» What needs to be done:
Output all of the entries beneath, exactly as written.

» Supplied records:
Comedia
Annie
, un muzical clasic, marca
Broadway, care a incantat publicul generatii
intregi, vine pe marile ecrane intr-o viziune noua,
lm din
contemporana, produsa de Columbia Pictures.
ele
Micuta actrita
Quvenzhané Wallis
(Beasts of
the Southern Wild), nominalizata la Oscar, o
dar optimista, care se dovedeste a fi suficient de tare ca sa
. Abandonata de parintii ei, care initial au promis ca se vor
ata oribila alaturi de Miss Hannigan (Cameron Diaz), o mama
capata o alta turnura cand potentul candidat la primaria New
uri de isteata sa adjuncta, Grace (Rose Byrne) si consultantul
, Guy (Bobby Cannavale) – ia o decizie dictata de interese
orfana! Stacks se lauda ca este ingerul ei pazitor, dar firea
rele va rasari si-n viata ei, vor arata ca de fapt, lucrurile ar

» Answer box:
Comedia
Annie
, un muzical clasic, marca
Broadway, care a incantat publicul generatii
intregi, vine pe marile ecrane intr-o viziune noua,
lm din
contemporana, produsa de Columbia Pictures.
ele
Micuta actrita
Quvenzhané Wallis
(Beasts of
the Southern Wild), nominalizata la Oscar, o
dar optimista, care se dovedeste a fi suficient de tare ca sa
. Abandonata de parintii ei, care initial au promis ca se vor
ata oribila alaturi de Miss Hannigan (Cameron Diaz), o mama
capata o alta turnura cand potentul candidat la primaria New
uri de isteata sa adjuncta, Grace (Rose Byrne) si consultantul
, Guy (Bobby Cannavale) – ia o decizie dictata de interese
orfana! Stacks se lauda ca este ingerul ei pazitor, dar firea
rele va rasari si-n viata ei, vor arata ca de fapt, lucrurile ar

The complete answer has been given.